NZ's bee population is buzzing - industry

7:44 pm on 10 August 2016

New Zealand's honey bee population is growing rapidly, says Apiculture NZ - despite a study which says it's declining.

There is an epidemic of deformed wing virus in hives across New Zealand, says Otago University zoology professor Alison Mercer.

Hive numbers are booming in NZ, says Apiculture NZ Photo: 123RF

Lincoln University has released a new study, which says New Zealand agriculture stands to lose between $295 million and $728m annually if the local honeybee population continues to decline.

Lincoln University professor Stephen Wratten, one of the co-authors of the study, said it was well known that a global decline in the populations of insect pollinators posed a major threat to food and nutritional security.

"We've lost most of our wild bees in New Zealand to varroa mite, and cultivated bees are becoming resistant to varroa pesticides. Functioning beehives are becoming increasingly expensive for farmers to rent. We know the decline in bee populations is going to have a major impact on our economy, but we wanted to measure the impact."
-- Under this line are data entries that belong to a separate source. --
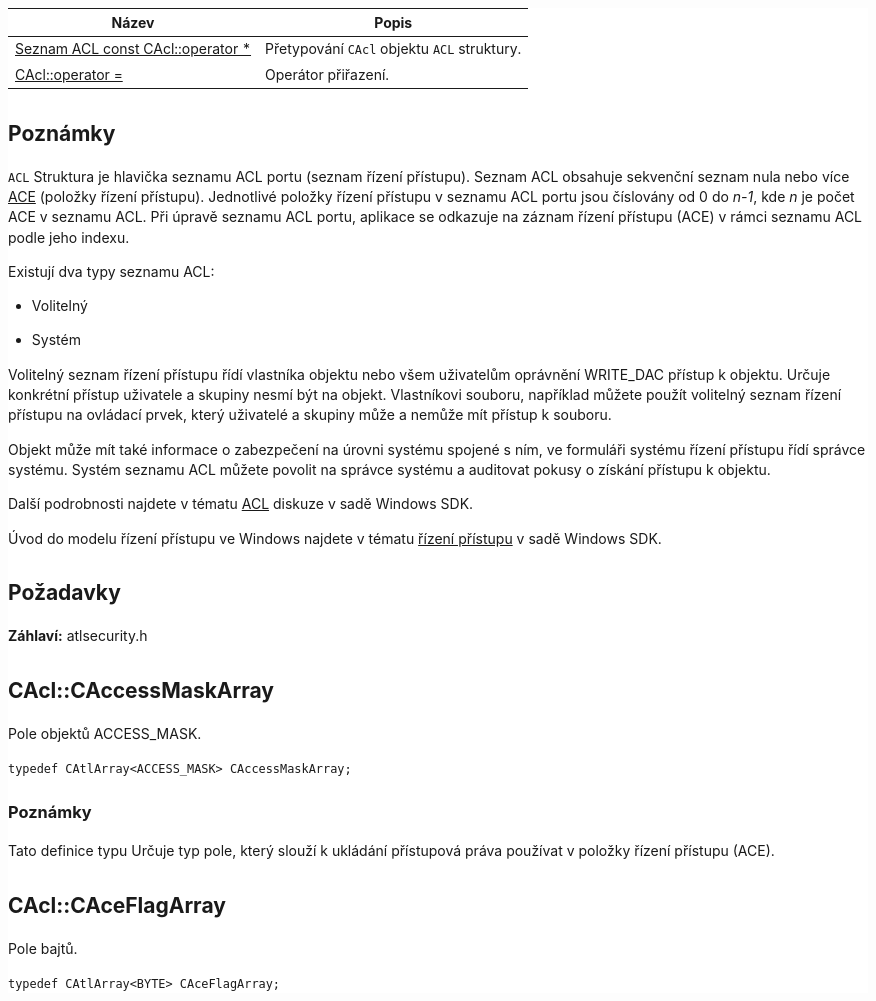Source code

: |Název|Popis|  
|----------|-----------------|  
|[Seznam ACL const CAcl::operator *](#operator_const_acl__star)|Přetypování `CAcl` objektu `ACL` struktury.|  
|[CAcl::operator =](#operator_eq)|Operátor přiřazení.|  
  
## <a name="remarks"></a>Poznámky  
 `ACL` Struktura je hlavička seznamu ACL portu (seznam řízení přístupu). Seznam ACL obsahuje sekvenční seznam nula nebo více [ACE](/windows/desktop/SecAuthZ/access-control-entries) (položky řízení přístupu). Jednotlivé položky řízení přístupu v seznamu ACL portu jsou číslovány od 0 do *n-1*, kde *n* je počet ACE v seznamu ACL. Při úpravě seznamu ACL portu, aplikace se odkazuje na záznam řízení přístupu (ACE) v rámci seznamu ACL podle jeho indexu.  
  
 Existují dva typy seznamu ACL:  
  
-   Volitelný  
  
-   Systém  
  
 Volitelný seznam řízení přístupu řídí vlastníka objektu nebo všem uživatelům oprávnění WRITE_DAC přístup k objektu. Určuje konkrétní přístup uživatele a skupiny nesmí být na objekt. Vlastníkovi souboru, například můžete použít volitelný seznam řízení přístupu na ovládací prvek, který uživatelé a skupiny může a nemůže mít přístup k souboru.  
  
 Objekt může mít také informace o zabezpečení na úrovni systému spojené s ním, ve formuláři systému řízení přístupu řídí správce systému. Systém seznamu ACL můžete povolit na správce systému a auditovat pokusy o získání přístupu k objektu.  
  
 Další podrobnosti najdete v tématu [ACL](/windows/desktop/SecAuthZ/access-control-lists) diskuze v sadě Windows SDK.  
  
 Úvod do modelu řízení přístupu ve Windows najdete v tématu [řízení přístupu](/windows/desktop/SecAuthZ/access-control) v sadě Windows SDK.  
  
## <a name="requirements"></a>Požadavky  
 **Záhlaví:** atlsecurity.h  
  
##  <a name="caccessmaskarray"></a>  CAcl::CAccessMaskArray  
 Pole objektů ACCESS_MASK.  
  
```
typedef CAtlArray<ACCESS_MASK> CAccessMaskArray;
```  
  
### <a name="remarks"></a>Poznámky  
 Tato definice typu Určuje typ pole, který slouží k ukládání přístupová práva používat v položky řízení přístupu (ACE).  
  
##  <a name="caceflagarray"></a>  CAcl::CAceFlagArray  
 Pole bajtů.  
  
```
typedef CAtlArray<BYTE> CAceFlagArray;
```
But Apiculture New Zealand chief executive Daniel Paul said the industry's "bee loss survey" showed that bee populations were healthy.

"What we are concerned about is that we don't want to give the impression that bee populations are under threat, they are not under any sort of near-term threat as far as we can see.

"We have to deal with varroa obviously, but we've been dealing with varroa for over twelve years now and New Zealand beekeepers are very vigilant at dealing with it."

He said there were nearly 700,000 hives in New Zealand, up from 300,000 15 years ago.

"Hive numbers grew by nearly 70,000 in the 2014-2015 year alone, and that shows you how well the industry is doing.

"There are close to 7000 beekeepers in New Zealand and that number continues to grow each year as well."

Mr Paul said a recent bee loss survey conducted nation-wide showed that annual hive losses in New Zealand were only around 10 percent, compared with 17 percent and higher in other countries.

He said there was ongoing research into the resistance of varroa treatments.